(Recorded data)
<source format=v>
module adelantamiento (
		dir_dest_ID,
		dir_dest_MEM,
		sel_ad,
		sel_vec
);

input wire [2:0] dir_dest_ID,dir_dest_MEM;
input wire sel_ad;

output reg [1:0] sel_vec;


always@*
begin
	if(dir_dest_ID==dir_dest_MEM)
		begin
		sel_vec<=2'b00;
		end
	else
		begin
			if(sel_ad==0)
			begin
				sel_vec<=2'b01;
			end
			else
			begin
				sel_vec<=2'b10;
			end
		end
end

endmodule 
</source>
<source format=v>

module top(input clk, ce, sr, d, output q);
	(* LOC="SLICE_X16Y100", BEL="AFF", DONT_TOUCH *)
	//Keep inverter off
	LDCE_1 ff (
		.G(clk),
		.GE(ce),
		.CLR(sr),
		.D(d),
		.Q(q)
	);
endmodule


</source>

* * *

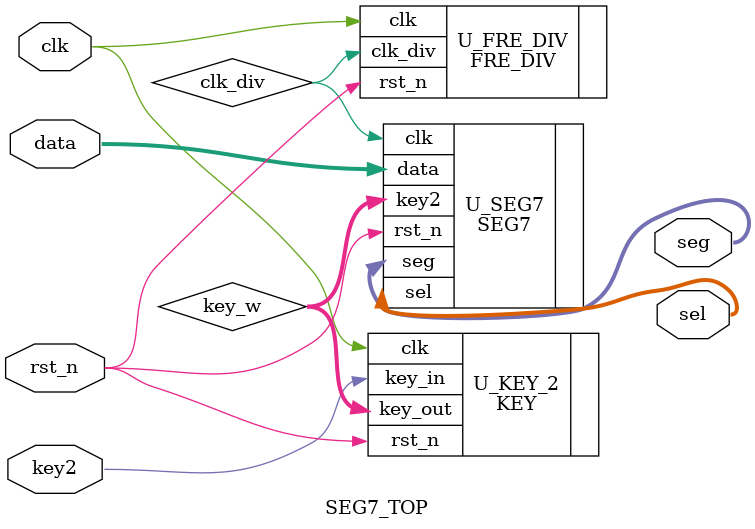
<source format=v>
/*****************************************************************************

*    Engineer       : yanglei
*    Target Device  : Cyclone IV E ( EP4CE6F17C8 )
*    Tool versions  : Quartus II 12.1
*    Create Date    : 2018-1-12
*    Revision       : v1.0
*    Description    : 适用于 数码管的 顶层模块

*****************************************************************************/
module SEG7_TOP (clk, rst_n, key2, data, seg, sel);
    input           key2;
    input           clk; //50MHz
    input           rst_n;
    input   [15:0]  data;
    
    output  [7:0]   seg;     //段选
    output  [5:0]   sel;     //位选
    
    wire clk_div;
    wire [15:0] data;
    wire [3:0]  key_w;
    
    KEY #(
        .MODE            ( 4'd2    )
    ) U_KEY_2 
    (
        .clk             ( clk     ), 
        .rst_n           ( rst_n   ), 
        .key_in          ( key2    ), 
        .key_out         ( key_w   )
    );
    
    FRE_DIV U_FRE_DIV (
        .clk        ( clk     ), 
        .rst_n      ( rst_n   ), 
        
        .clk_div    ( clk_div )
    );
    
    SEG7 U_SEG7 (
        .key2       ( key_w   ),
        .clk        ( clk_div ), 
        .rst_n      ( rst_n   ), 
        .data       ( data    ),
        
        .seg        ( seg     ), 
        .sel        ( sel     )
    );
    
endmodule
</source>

==

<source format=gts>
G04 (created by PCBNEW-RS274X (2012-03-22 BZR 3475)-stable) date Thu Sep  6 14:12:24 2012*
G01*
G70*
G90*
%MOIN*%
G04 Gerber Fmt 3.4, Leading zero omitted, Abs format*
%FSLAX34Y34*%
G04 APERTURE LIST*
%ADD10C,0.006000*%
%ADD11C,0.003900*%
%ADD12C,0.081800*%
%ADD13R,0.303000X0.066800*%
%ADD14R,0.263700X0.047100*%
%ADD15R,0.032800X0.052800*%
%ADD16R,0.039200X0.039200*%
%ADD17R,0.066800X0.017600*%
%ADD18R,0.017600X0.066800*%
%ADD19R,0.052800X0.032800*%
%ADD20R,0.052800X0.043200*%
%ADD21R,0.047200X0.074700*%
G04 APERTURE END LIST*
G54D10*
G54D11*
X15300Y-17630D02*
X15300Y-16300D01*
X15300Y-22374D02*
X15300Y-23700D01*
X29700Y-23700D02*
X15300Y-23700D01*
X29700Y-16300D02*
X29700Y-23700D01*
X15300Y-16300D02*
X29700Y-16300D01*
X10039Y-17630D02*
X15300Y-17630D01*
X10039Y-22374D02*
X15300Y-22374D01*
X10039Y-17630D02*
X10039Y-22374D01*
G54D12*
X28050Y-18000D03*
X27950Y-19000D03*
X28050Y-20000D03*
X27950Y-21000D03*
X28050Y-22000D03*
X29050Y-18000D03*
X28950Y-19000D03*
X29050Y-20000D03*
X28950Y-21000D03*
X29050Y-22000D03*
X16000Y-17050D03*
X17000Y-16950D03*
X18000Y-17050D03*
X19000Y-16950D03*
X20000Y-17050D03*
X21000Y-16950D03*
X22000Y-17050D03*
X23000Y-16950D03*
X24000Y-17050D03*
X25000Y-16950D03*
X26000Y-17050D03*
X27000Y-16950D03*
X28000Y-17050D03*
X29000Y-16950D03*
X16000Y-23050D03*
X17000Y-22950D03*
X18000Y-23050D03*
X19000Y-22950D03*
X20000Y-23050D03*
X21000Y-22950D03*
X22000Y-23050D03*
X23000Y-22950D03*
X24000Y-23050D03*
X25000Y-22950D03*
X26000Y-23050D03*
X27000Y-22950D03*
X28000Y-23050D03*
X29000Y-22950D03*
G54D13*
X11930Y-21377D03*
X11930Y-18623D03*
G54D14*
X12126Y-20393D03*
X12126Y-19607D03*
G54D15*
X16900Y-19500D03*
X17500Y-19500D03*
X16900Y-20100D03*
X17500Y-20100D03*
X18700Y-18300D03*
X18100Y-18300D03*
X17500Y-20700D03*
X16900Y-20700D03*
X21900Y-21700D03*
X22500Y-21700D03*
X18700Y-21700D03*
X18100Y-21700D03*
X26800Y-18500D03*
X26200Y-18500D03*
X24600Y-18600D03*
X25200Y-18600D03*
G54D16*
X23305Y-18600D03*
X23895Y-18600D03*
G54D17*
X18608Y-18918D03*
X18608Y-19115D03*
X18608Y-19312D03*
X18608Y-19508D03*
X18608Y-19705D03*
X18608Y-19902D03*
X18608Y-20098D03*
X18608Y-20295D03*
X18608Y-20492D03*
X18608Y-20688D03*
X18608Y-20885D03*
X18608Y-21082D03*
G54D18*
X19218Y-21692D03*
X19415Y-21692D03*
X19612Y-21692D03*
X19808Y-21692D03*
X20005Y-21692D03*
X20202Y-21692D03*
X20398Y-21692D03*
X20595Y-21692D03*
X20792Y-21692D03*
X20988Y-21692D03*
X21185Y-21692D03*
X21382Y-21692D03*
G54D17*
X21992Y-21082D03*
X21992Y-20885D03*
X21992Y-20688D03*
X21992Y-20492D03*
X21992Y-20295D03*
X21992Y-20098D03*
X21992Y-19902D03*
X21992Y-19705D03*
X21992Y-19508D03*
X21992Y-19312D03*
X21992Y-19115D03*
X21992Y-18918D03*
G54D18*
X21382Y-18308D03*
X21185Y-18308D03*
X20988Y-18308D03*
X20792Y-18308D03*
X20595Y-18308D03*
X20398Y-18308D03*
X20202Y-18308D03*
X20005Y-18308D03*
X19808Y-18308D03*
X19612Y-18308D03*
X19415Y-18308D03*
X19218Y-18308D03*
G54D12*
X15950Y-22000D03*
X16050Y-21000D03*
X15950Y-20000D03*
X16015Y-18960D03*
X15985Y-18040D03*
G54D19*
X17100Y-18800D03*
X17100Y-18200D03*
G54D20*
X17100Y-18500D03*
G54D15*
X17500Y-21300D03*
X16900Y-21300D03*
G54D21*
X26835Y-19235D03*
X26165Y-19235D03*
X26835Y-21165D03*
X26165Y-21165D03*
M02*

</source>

## WHAT IS REQUIRED
Print exactly the lines above from the one with "X29050Y-20000D03*" to the one with "X18608Y-19508D03*", including both.

## WRITTEN RESPONSE
X29050Y-20000D03*
X28950Y-21000D03*
X29050Y-22000D03*
X16000Y-17050D03*
X17000Y-16950D03*
X18000Y-17050D03*
X19000Y-16950D03*
X20000Y-17050D03*
X21000Y-16950D03*
X22000Y-17050D03*
X23000Y-16950D03*
X24000Y-17050D03*
X25000Y-16950D03*
X26000Y-17050D03*
X27000Y-16950D03*
X28000Y-17050D03*
X29000Y-16950D03*
X16000Y-23050D03*
X17000Y-22950D03*
X18000Y-23050D03*
X19000Y-22950D03*
X20000Y-23050D03*
X21000Y-22950D03*
X22000Y-23050D03*
X23000Y-22950D03*
X24000Y-23050D03*
X25000Y-22950D03*
X26000Y-23050D03*
X27000Y-22950D03*
X28000Y-23050D03*
X29000Y-22950D03*
G54D13*
X11930Y-21377D03*
X11930Y-18623D03*
G54D14*
X12126Y-20393D03*
X12126Y-19607D03*
G54D15*
X16900Y-19500D03*
X17500Y-19500D03*
X16900Y-20100D03*
X17500Y-20100D03*
X18700Y-18300D03*
X18100Y-18300D03*
X17500Y-20700D03*
X16900Y-20700D03*
X21900Y-21700D03*
X22500Y-21700D03*
X18700Y-21700D03*
X18100Y-21700D03*
X26800Y-18500D03*
X26200Y-18500D03*
X24600Y-18600D03*
X25200Y-18600D03*
G54D16*
X23305Y-18600D03*
X23895Y-18600D03*
G54D17*
X18608Y-18918D03*
X18608Y-19115D03*
X18608Y-19312D03*
X18608Y-19508D03*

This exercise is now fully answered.